**WHAT THE EXERCISE ASKS:** Pick up the travel piece about Savannah below from the point where it stops.

**SELECTED EXCERPT:**
If it weren’t for trying to blanch me with its 38C/100F humidex and arctic-conditioned restaurants, Savannah could be Utopia. It was founded that way, in fact — the brainchild of a British general who brought 39 families over in 1733 as a grand experiment. The rules were simple: no slavery, no hard liquor and no lawyers. It lasted 22 years.
Savannah today is one of those cities where you can’t help blurting, “This is so beautiful” every few blocks. It’s only two hours by air from Toronto where I was working, so it made an enticing and easy long weekend escape.
The historic centre is a living checkerboard — every few blocks the streets open into wide grassy squares, tree-filled, draped with Spanish moss and centered around a monument or fountain. “Every few blocks” is literal: there are 22 mini-parks within an area just over 2 kms wide by 2 kms long.
Encircling the squares and lining every street in Historic Savannah are homes with intricate wrought iron balconies, black shutters and white verandahs. They are painted not in Easter-egg pastels, but a mix of brighter yellows, teals and blues, or muted greens, creams and greys. Like the fairy tale, homes of wooden siding sit beside others of red or brown brick.
Down by the river is an old warehouse and factory district with the lower level converted into shops and restaurants, touristy but in a cheerful, boardwalk way. Cobblestones slant away from the river up to a retaining wall, with steep, stone staircases liberally marked “use at your own risk” that rise to street level. On the street side of these five-storey buildings, catwalks lead directly into the third storey and overlook arched storerooms where imaginary pirates store rum or other contraband.
In addition to the squares, architecture and river walk, there is more to see in Savannah, including the Wormsloe Plantation with its lush live oak trees that meet in a canopy over the wide, mile-long boulevard. And the Bonaventure Cemetery, famous for the Bird Girl statue used on the cover of Midnight in the Garden of Good and Evil, although that was removed to a museum when people insisted on breaking off pieces of its marble base as souvenirs. The same museum houses the iconic bench on which Forrest Gump sat with his box of chocolates, a movie prop that made Chippewa Square more famous than its 21 siblings. Savannah-shot movies and TV shows are incidentally are a big conversation topic with equal pride shown in Underground, Forrest Gump, SpongeBob SquarePants 2.

**EXCERPTED RECORDS:**
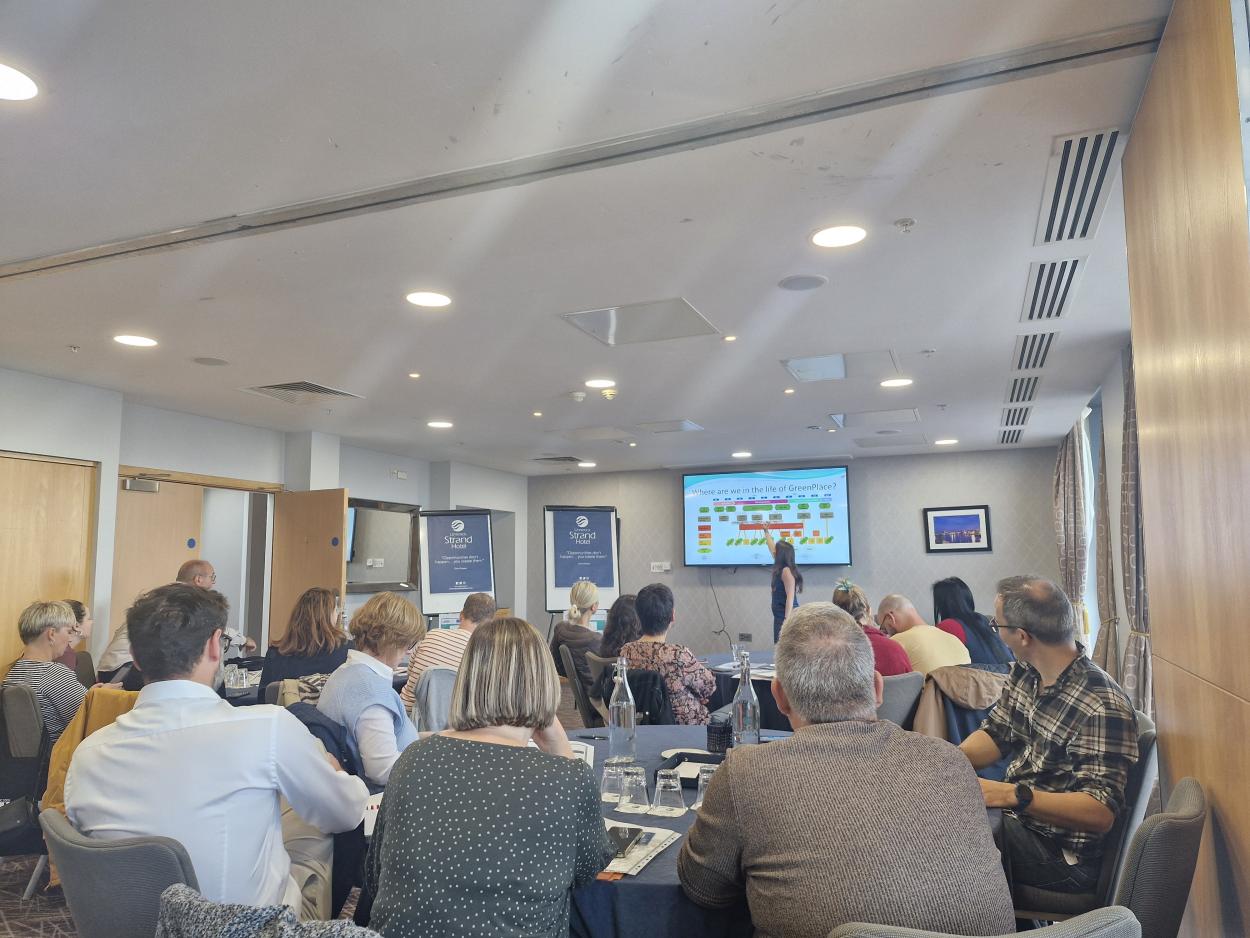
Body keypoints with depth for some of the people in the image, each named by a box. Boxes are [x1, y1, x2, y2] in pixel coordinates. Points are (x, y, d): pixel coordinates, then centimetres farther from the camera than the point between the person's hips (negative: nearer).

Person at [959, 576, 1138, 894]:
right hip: (1014, 818, 8)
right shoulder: (1026, 673, 2)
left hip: (1063, 856, -8)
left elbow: (1101, 813, -28)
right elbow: (995, 734, 11)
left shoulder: (1103, 709, -25)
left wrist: (1011, 795, -39)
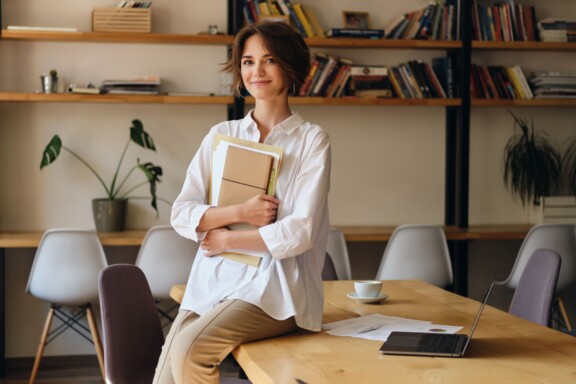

**RESPONSE:**
The only thing that dismayed me, in my first visit to the American South, was the lack of any real acknowledgment of slavery on the tours we took. Guides rarely referred to it other than with the euphemistic phrase, “and then the plantations flourished.” As in, “the trustees gave up on the utopic ideal, and then the cotton plantations flourished.” Or “Noble Jones didn’t believe in slavery, until the laws changed, and then his plantation flourished.” There are, however, countless “Haunted Savannah” and “Ghosts and Graves” tours, including one that takes place by hearse and one that becomes a pub crawl.
The proliferation of ghost tours speaks to the widespread (at least for tourism’s sake) belief the city is haunted, not by slavery, but by the thousands of people who died of yellow fever and then apparently got paved over to make the beautiful squares. I had hope for a final tour of a beautiful 1820 red brick house, especially when the guide used the term “enslaved people” rather than “slave.” She described where they lived and their role both at the house and in the family business, but lost me when she referred to the white owners as their “sponsors” and “guardians.”
But the fault is certainly in part mine, by what I chose to tour and by not researching more of the other side of the South while I was there. I was distracted with finding the next great seafood restaurant to try, and imagining an alternate genteel life of swinging on my front porch and soaking in the peaceful squares and dreaming of outside air conditioning. I’ll have to go back. In winter.